Gözlerimi ovuşturdum. Duyduğum bu ayrıştırıcı sözleri Ferhan Şensoy’un cenazesinde oyuncu Cihat Tamer söylüyordu. Diğer konuşanlar da “öbür dünyada bir meyhane”yi işaret ediyorlardı. Bu meyhane elbette sembolik.
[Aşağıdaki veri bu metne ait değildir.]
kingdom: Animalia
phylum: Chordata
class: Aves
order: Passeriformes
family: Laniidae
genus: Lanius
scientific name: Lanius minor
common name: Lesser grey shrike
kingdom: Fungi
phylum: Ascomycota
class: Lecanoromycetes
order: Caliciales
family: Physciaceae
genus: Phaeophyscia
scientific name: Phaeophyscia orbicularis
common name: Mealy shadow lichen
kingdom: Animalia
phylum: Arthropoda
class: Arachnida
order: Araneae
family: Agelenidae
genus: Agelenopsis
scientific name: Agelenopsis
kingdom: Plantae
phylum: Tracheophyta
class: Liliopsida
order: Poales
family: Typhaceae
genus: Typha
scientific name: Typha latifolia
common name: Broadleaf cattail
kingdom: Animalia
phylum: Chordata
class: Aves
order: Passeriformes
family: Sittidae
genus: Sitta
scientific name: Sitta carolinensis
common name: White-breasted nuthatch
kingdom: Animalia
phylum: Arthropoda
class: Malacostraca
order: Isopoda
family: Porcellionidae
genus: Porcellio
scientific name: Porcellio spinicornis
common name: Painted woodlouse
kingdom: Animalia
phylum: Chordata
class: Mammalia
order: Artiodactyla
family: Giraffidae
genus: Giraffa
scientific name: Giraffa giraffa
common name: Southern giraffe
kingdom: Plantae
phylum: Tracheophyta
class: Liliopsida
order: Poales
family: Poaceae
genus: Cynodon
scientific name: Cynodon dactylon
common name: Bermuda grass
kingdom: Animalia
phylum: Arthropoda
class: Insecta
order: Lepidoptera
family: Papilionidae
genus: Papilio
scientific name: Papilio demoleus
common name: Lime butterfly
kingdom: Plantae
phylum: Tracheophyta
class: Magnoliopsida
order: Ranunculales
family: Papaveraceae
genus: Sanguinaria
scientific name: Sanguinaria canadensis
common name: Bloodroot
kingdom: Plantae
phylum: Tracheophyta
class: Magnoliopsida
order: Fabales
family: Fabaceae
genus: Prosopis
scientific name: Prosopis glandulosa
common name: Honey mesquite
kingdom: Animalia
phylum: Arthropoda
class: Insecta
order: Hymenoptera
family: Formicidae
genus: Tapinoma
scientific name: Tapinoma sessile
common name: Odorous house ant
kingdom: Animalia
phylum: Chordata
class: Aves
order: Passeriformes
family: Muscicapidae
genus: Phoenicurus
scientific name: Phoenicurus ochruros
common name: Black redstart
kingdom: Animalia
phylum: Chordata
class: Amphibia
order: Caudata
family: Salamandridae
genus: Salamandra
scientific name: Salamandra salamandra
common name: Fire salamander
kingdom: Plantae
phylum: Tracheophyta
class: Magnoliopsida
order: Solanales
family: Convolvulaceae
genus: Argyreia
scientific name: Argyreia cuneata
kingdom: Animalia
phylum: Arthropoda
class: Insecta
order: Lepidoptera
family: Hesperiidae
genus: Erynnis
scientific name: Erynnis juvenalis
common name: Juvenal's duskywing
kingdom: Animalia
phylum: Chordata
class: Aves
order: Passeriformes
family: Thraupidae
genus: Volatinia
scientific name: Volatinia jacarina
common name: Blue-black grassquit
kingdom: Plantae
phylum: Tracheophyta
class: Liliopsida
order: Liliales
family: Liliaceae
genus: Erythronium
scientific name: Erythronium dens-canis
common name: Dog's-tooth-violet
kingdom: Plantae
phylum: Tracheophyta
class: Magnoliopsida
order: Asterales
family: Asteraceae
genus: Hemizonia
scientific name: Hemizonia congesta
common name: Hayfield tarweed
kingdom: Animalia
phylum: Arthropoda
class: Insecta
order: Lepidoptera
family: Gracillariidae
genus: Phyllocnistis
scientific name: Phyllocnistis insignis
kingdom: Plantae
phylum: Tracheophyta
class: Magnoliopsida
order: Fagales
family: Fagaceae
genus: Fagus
Fakat bir insanın vefatı sonrası konuşulanlar toplumun cenaze kültürüne ne kadar uygun diye düşünürken asıl sorunun şu olduğunu düşündüm:

Ölüm ya da düğünde birleşmeyecekse gönüller ve duygular ya ne zaman?

Hep bir savaşın içerisinde gard almaya çalışıyor oluşumuzda siyasilerin hataları olduğu gibi çok daha yukarıdan bakıp birleştirmeye çalışması gereken sanatçılarımızın da suçlu olduğuna inanıyorum.

Ferhan Şensoy’un geleneksel tiyatromuza bıraktığı bir sürü güzel şeyi konuşmaya ihtiyacımız var. Bunun için konuştuğumuz zemin önemli değil mi? Binlerce sahne ortaya koyan ve turne yapan bir sanatçı olarak Şensoy bence kendini zaten Cihangir Cumhuriyeti’ne hapsetmemişti.

Yukarıda saydığım masalda insanlar birbirlerine o tuhaf sözleri söylemiyor. O pembe bulutların olduğu masala gerçekçi şekilde nasıl varabiliriz? Yol gösterin.

Biz ve onlar zamirlerinin ayrıştırıcı olarak kullanılmadığı güzel masallarda buluşmak üzere.